Work order: Please summarize the article on the funeral home complaint in two sentences.

Text block:
------------------------------------------------------------

The response also denies that the smell got worse over time. It also says Wellman didn’t complain to Akers until 10 days after the viewing.

Constance Sloan, executive director of the state board, said the board reviewed hospital and embalming records and “found that the funeral director did not deviate from the normal standards.”

“You can’t second-guess somebody,” she said of the funeral director’s records and statements. “There was a very long discussion, and all of the records were looked at.”

“Even if you had interviewed six people and they had said there was a problem, it just boils down to, did the funeral home do what they should have done,” she said, “and based upon the records of the embalming room, [it did].”

The board has a two-person committee that looks into complaints and recommends action to the full board.

Disciplinary actions can include a reprimand, censure, probation, suspension of license, fines and mandatory attendance at continuing-education seminars.

The board gets about six or seven complaints per year, Sloan said. It hasn’t issued severe sanctions in “more than a couple of years.”

According to a letter Wellman received from the state, the complaint committee met March 2, and the full board voted March 3.

She and her sisters say Hensley wasn’t treated with respect.

“I felt like he was like some dog that got hit on the side of the road,” said Shirley Butcher, another sister.

In the casket, her brother looked like an “animal when it’s dead and swollen,” she said.

Butcher and Wellman say they met with a state medical examiner after the funeral. They say he showed them pictures and told them Hensley’s body was not decomposed at the time of his autopsy.

Another sister, Pat Clark, said she saw gnats around Hensley’s eyes, nose and mouth at the viewing.

Now, she said, “when I see gnats, automatically his face comes to me.”

When it was time to close the casket, Clark didn’t approach her brother’s body to say goodbye.

“I’ve never smelled anything like that in my life,” Clark said. “I can’t even describe it.”

Wellman’s complaint alleges that Wellman saw flies and gnats around the body. The funeral home’s response says the owner denies “there were flies on or around the body . . . “

Gary Conley, an evangelist who works with Wellman’s husband as a surface miner, sang and spoke a few words at the funeral. He was standing about six feet from the casket.

“It was definitely an odor,” he said. “It’s really hard to describe.”

He also noticed black spots “like bruising” on Hensley’s neck, forehead and the side of his face.

No one complained to the funeral home during the viewing. Some people wondered whether the autopsy or the drugs in Hensley’s system could have caused the odor, his siblings say.

According to the state’s letter, the complaint committee “reviewed in depth the hospital records and the embalming record and discussed problems associated with autopsy cases where embalming is much more difficult because of the condition of the body after autopsy.”

Autopsies can make embalming more complicated because of incisions to the body and disruption to the organs, said Vernie Fountain, owner of the Fountain National Academy of Professional Embalming Skills in Springfield, Mo.

He emphasized that he did not know any specifics of this case. In general, he said, an autopsy “makes it a little more difficult, procedure-wise.”

However, certain techniques — such as additional injections with preservative chemicals — can help, he said.

Fountain is a national expert on embalming in cases where trauma to the body is especially bad, and specializes in postmortem reconstructive surgery techniques. His career has focused on helping families hold open-casket viewings, which he says can help people properly begin the grieving process.

Hensley’s siblings say this funeral left them humiliated.

“It was embarrassing,” Wellman said. “My brother wouldn’t want people to remember him that way.”

Now, he is buried in a family cemetery covered with wild chamomile flowers, on a hillside overlooking an old coal camp in Verdunville.

“This was my brother, who I loved,” Wellman said, “and he shouldn’t have been done that way.”

------------------------------------------------------------

Records from a collection:

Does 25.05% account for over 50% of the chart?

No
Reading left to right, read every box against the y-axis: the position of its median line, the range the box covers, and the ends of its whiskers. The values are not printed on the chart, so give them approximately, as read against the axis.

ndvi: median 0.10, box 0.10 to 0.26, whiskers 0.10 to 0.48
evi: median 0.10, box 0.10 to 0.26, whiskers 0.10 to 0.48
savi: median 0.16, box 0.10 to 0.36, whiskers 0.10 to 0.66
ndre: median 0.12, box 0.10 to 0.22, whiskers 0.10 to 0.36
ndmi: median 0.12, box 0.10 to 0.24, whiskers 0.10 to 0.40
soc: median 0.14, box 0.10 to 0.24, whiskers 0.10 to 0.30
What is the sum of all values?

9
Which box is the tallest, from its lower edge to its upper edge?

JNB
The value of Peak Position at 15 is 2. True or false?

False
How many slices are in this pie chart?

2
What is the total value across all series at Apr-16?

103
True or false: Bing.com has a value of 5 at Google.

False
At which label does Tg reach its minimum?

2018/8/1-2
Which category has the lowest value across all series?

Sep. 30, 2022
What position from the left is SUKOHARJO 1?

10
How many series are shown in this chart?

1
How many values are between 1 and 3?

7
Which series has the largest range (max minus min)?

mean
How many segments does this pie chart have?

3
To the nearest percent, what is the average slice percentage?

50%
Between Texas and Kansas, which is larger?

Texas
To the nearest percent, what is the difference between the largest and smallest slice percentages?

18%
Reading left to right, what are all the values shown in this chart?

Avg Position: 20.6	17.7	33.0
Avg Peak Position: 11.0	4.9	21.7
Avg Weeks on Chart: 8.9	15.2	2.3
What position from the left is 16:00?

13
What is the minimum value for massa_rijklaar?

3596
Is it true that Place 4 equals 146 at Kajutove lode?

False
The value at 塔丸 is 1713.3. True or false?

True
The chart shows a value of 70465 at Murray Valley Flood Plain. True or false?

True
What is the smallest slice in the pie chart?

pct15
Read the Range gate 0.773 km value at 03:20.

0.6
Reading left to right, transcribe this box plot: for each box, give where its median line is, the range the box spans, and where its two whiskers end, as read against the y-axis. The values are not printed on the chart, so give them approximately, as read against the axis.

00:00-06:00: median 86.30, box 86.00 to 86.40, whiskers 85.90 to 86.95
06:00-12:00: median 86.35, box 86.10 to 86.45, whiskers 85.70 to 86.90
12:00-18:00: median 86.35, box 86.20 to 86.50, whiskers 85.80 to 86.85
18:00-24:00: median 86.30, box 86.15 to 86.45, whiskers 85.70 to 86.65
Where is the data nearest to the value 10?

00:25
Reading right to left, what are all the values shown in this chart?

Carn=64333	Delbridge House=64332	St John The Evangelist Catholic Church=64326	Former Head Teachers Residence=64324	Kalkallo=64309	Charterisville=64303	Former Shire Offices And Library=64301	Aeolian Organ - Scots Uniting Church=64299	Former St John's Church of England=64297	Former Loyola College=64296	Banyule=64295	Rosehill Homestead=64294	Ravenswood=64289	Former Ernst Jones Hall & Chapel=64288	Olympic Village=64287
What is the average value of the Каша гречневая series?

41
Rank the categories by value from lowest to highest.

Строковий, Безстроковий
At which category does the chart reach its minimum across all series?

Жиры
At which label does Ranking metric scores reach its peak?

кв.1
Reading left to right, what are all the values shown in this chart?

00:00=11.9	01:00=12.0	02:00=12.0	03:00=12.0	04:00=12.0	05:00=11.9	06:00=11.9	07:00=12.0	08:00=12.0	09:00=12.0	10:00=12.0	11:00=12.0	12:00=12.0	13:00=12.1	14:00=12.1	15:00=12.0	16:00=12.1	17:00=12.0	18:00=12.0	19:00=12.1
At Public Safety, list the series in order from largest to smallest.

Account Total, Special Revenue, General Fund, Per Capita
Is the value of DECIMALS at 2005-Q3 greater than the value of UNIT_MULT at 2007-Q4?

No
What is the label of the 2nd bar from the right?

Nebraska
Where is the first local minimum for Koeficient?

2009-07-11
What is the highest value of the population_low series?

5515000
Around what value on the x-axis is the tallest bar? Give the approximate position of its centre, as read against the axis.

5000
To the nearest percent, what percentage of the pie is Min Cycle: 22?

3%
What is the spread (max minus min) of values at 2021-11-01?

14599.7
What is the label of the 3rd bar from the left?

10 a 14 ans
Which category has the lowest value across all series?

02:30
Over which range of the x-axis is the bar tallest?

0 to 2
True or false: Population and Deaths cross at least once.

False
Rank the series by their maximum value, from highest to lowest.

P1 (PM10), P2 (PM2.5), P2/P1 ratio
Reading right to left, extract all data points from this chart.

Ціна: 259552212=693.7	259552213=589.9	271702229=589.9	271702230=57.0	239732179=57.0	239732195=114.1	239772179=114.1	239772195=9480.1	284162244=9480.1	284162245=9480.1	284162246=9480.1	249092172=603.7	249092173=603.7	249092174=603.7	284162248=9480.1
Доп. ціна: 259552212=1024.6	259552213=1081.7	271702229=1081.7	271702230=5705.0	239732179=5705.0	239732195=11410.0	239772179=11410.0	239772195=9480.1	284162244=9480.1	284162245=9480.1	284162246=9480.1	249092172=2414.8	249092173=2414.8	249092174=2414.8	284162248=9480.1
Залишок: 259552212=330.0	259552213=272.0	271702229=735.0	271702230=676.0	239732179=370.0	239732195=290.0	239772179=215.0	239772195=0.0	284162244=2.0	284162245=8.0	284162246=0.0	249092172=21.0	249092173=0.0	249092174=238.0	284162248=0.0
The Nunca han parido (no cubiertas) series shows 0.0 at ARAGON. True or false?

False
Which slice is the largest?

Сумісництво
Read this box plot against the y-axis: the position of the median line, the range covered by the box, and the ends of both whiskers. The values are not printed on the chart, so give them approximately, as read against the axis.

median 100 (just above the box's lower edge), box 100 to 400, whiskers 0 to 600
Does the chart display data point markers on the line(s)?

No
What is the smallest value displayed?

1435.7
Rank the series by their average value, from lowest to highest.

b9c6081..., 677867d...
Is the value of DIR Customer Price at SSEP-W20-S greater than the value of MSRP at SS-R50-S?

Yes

------------------------------------------------------------

Your response: The state board reviewed hospital and embalming records and found that the funeral director did not deviate from normal standards, and the funeral home's response denies that the smell got worse or that flies were on or around the body. Hensley's sisters and an evangelist who spoke at the funeral describe an odor, gnats around his face and dark spots on his skin, and the siblings say the funeral left them humiliated.